I wasn't even going to write about this because it's so goddamn upsetting everytime I think of it, but I have to tell someone, and even if no one ever reads it, at least it's said. Here's the thing...it was just a black, sad, sucking, acute, stabbing....lonliness. And had I have kicked it right then, feeling that indescribable drowning aloneness, I'd never be resting in peace. A soul can't possibly fade out like that...it's petrifying. It's not fair. I knew the EMTs that were in the ambulance, but they don't KNOW me, you know? And I couldn't breathe to cry, so I just laid there, strapped down, thinking, "This is my last breath. THIS is my last breath. THIS is my last breath" with every little gasp, and these tears were pouring out of my face and I kept looking at the two of them for some connection to stave off how singular I felt in the world at that moment, and the only thing I thought of was Dodge. Seriously. My fucking dog. And it was only for a second. The rest of it was just, "please don't let this be the last thing I feel. PLEASE." And I wasn't asking anyone in particular, no God showed up at the last minute (although I guess it wasn't REALLY my last minute) like I thought might happen, I was trying to convince myself to think of something, anything, that wasn't so lonely. But I never did. And then my oxygen normalized some, I started breathing with a little depth, and 45 minutes and 3 IVs later, I was the proper color and texture and able to stand up for xrays to find out that I had a particulary bad pneumonia that I had been ignoring.
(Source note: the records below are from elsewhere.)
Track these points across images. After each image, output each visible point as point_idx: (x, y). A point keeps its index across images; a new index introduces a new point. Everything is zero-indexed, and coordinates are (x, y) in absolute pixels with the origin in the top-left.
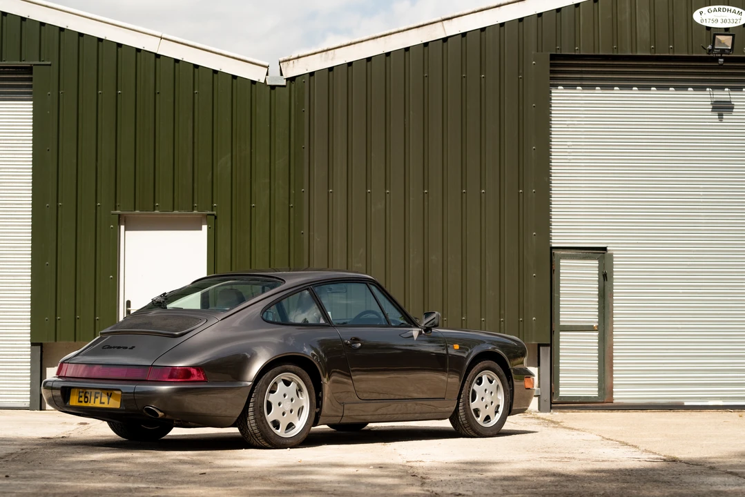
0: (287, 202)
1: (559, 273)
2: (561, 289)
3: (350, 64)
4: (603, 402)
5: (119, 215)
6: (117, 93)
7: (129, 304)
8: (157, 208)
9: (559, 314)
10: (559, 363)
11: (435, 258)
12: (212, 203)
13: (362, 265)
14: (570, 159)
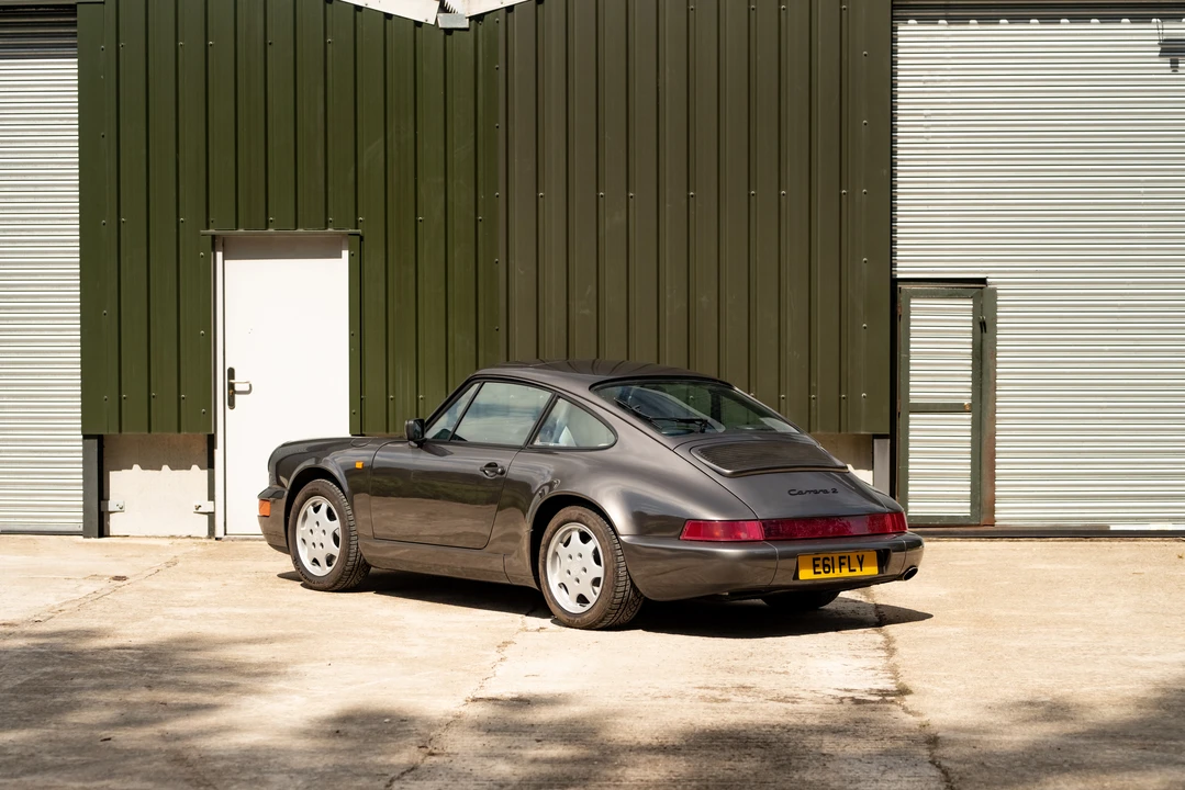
0: (473, 214)
1: (909, 321)
2: (912, 346)
4: (979, 524)
5: (214, 237)
6: (207, 46)
7: (231, 373)
8: (270, 224)
9: (908, 387)
10: (907, 463)
11: (705, 299)
12: (357, 216)
13: (590, 312)
14: (928, 138)
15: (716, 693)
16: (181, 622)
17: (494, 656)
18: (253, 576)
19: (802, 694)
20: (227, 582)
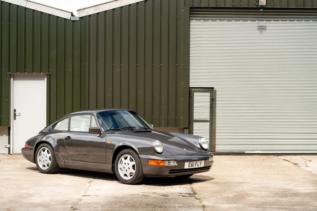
0: (80, 69)
1: (193, 98)
2: (194, 105)
3: (106, 11)
4: (212, 151)
5: (11, 74)
6: (9, 24)
7: (15, 111)
8: (26, 71)
9: (193, 115)
11: (141, 92)
12: (49, 69)
13: (110, 95)
14: (199, 51)
15: (147, 194)
16: (4, 176)
17: (88, 185)
18: (22, 164)
19: (169, 194)
20: (15, 165)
There's more to it, but basically, I'm haunted by the lonliness thing. I've heard that it's like that before..everyone dies alone, you know? I mean, when you're born, you're coming OUT of another person, so even though it's something you technically do by yourself, you're WITH someone the whole time. But dying is different. Even if you're surrounded by people who love you, who KNOW you, who will stay with you until it's done, it's about the only thing that you absolutely do by yourself. And when that moment comes where you either fade out or decide to let go...what if that really is what it feels like?